Einig sind sich die großen Kirchen allerdings mit der Mehrheit der Australier, der Labor Partei, den Grünen und eine Reihe der neuen unabhängigen Abgeordneten in ihrer Ablehnung des Homo-Ehereferendums. Eine kontroverse, stark "politisierte moralische" Debatte des Pro- und Kontra-Lagers könne zu einem Konflikt zwischen Laien und Klerikern führen, Glaubensgemeinschaften "marginalisieren" sowie Schwule und Lesben von Glaubensgemeinschaften "entfremden", warnen prominente Katholiken und Protestanten.

Oppositionsführer Bill Shorten appelliert an Turnbull, "Hass und Homophobie" keine "Plattform" durch das Referendum zu bieten. Wohin Hass auf andere führen könne, so Shorten, habe das Massaker an 50 schwulen Männern in einem Nachtklub in Orlando in den USA gezeigt.

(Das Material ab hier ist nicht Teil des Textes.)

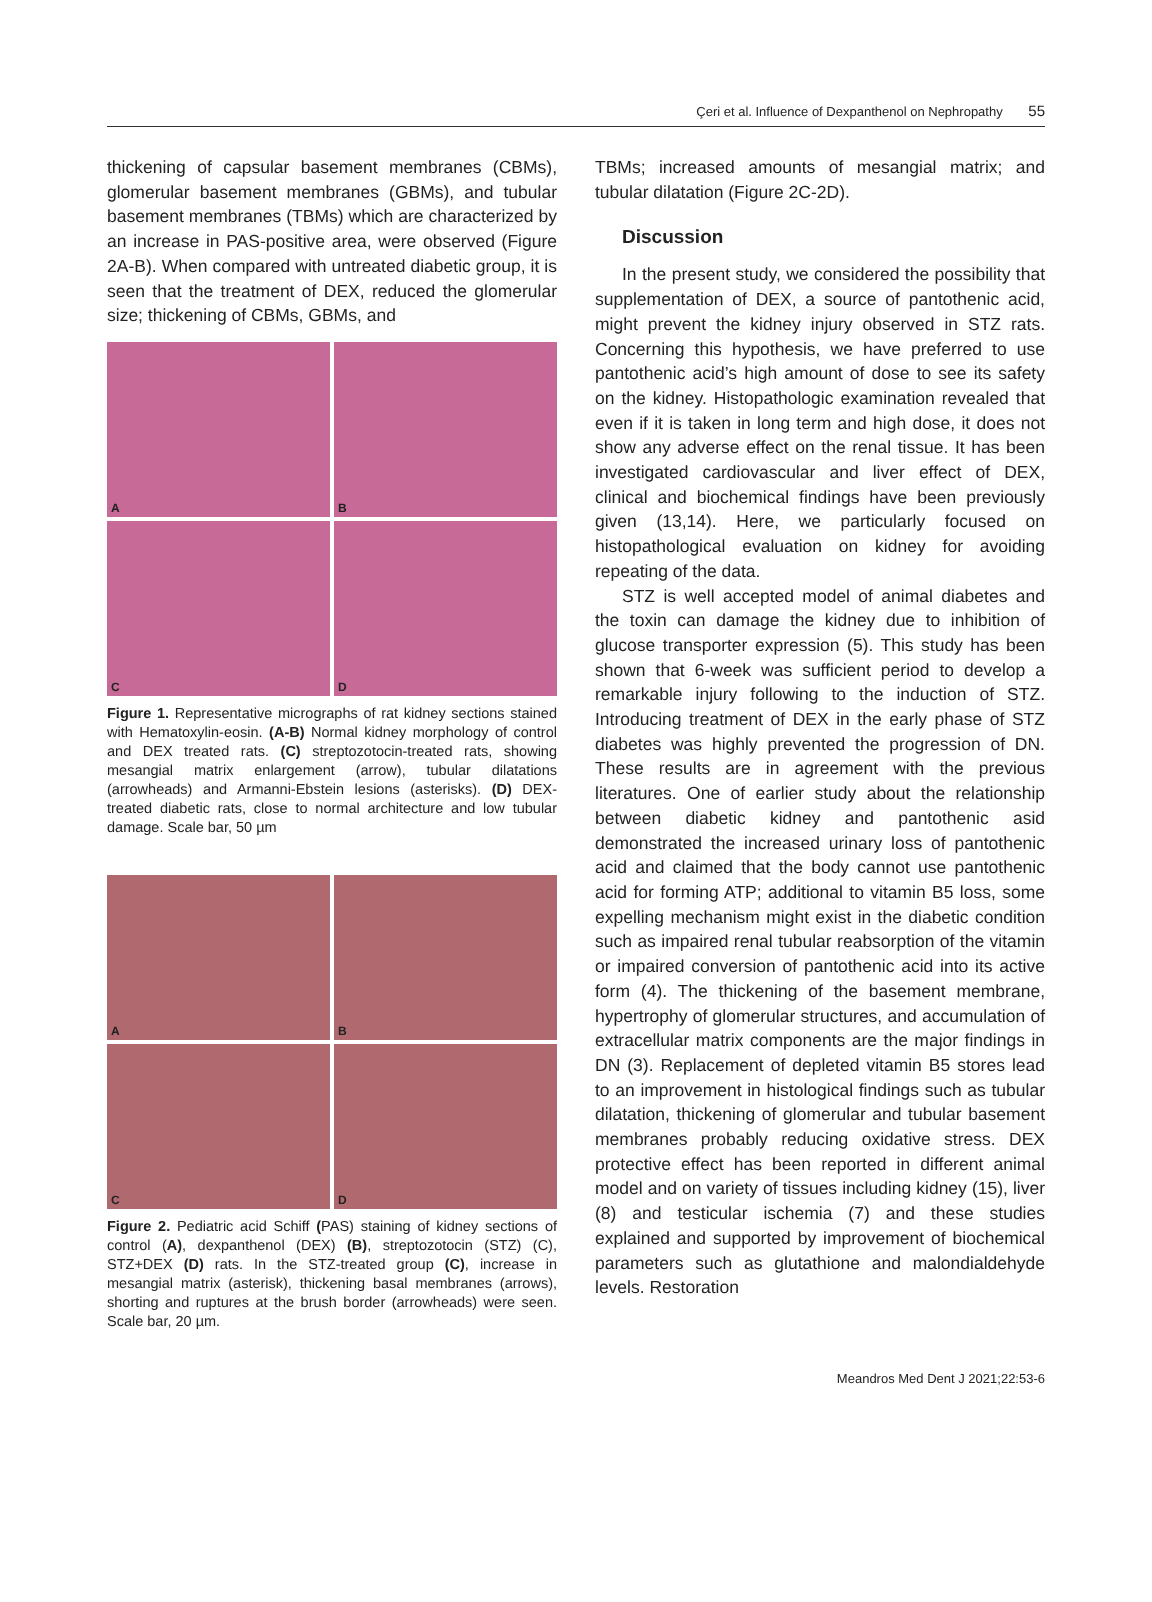Çeri et al. Influence of Dexpanthenol on Nephropathy 55
thickening of capsular basement membranes (CBMs), glomerular basement membranes (GBMs), and tubular basement membranes (TBMs) which are characterized by an increase in PAS-positive area, were observed (Figure 2A-B). When compared with untreated diabetic group, it is seen that the treatment of DEX, reduced the glomerular size; thickening of CBMs, GBMs, and
A
B
C
D
Figure 1. Representative micrographs of rat kidney sections stained with Hematoxylin-eosin. (A-B) Normal kidney morphology of control and DEX treated rats. (C) streptozotocin-treated rats, showing mesangial matrix enlargement (arrow), tubular dilatations (arrowheads) and Armanni-Ebstein lesions (asterisks). (D) DEX-treated diabetic rats, close to normal architecture and low tubular damage. Scale bar, 50 µm
A
B
C
D
Figure 2. Pediatric acid Schiff (PAS) staining of kidney sections of control (A), dexpanthenol (DEX) (B), streptozotocin (STZ) (C), STZ+DEX (D) rats. In the STZ-treated group (C), increase in mesangial matrix (asterisk), thickening basal membranes (arrows), shorting and ruptures at the brush border (arrowheads) were seen. Scale bar, 20 µm.
TBMs; increased amounts of mesangial matrix; and tubular dilatation (Figure 2C-2D).
Discussion
In the present study, we considered the possibility that supplementation of DEX, a source of pantothenic acid, might prevent the kidney injury observed in STZ rats. Concerning this hypothesis, we have preferred to use pantothenic acid’s high amount of dose to see its safety on the kidney. Histopathologic examination revealed that even if it is taken in long term and high dose, it does not show any adverse effect on the renal tissue. It has been investigated cardiovascular and liver effect of DEX, clinical and biochemical findings have been previously given (13,14). Here, we particularly focused on histopathological evaluation on kidney for avoiding repeating of the data.
STZ is well accepted model of animal diabetes and the toxin can damage the kidney due to inhibition of glucose transporter expression (5). This study has been shown that 6-week was sufficient period to develop a remarkable injury following to the induction of STZ. Introducing treatment of DEX in the early phase of STZ diabetes was highly prevented the progression of DN. These results are in agreement with the previous literatures. One of earlier study about the relationship between diabetic kidney and pantothenic asid demonstrated the increased urinary loss of pantothenic acid and claimed that the body cannot use pantothenic acid for forming ATP; additional to vitamin B5 loss, some expelling mechanism might exist in the diabetic condition such as impaired renal tubular reabsorption of the vitamin or impaired conversion of pantothenic acid into its active form (4). The thickening of the basement membrane, hypertrophy of glomerular structures, and accumulation of extracellular matrix components are the major findings in DN (3). Replacement of depleted vitamin B5 stores lead to an improvement in histological findings such as tubular dilatation, thickening of glomerular and tubular basement membranes probably reducing oxidative stress. DEX protective effect has been reported in different animal model and on variety of tissues including kidney (15), liver (8) and testicular ischemia (7) and these studies explained and supported by improvement of biochemical parameters such as glutathione and malondialdehyde levels. Restoration
Meandros Med Dent J 2021;22:53-6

Das Referendum, dessen Ausgang für Regierung und Parlament nicht bindend ist, wird nach Schätzung der staatlichen Wahlkommission den Steuerzahler umgerechnet 107 Millionen Euro kosten. Hinzu kommen geschätzte Kosten von rund 44,5 Millionen Euro für die Pro- und Kontra-Kampagne. Die Wirtschaftsprüfungsgesellschaft PricewaterhouseCoopers (PwC) rechnet zudem mit einem wirtschaftlichen Produktivitätsverlust von umgerechnet 189 Millionen Euro plus Kosten von rund 13,5 Millionen Euro durch die "negativen Auswirkungen der Kampagne auf das psychische Wohlbefinden der Gay Community".

Summa summarum bürdet die konservative Regierung Australien lieber Kosten von 354 Millionen Euro auf, als den Abgeordneten das demokratischste aller demokratischen Rechte zu erlauben: frei nach ihrem Gewissen abzustimmen.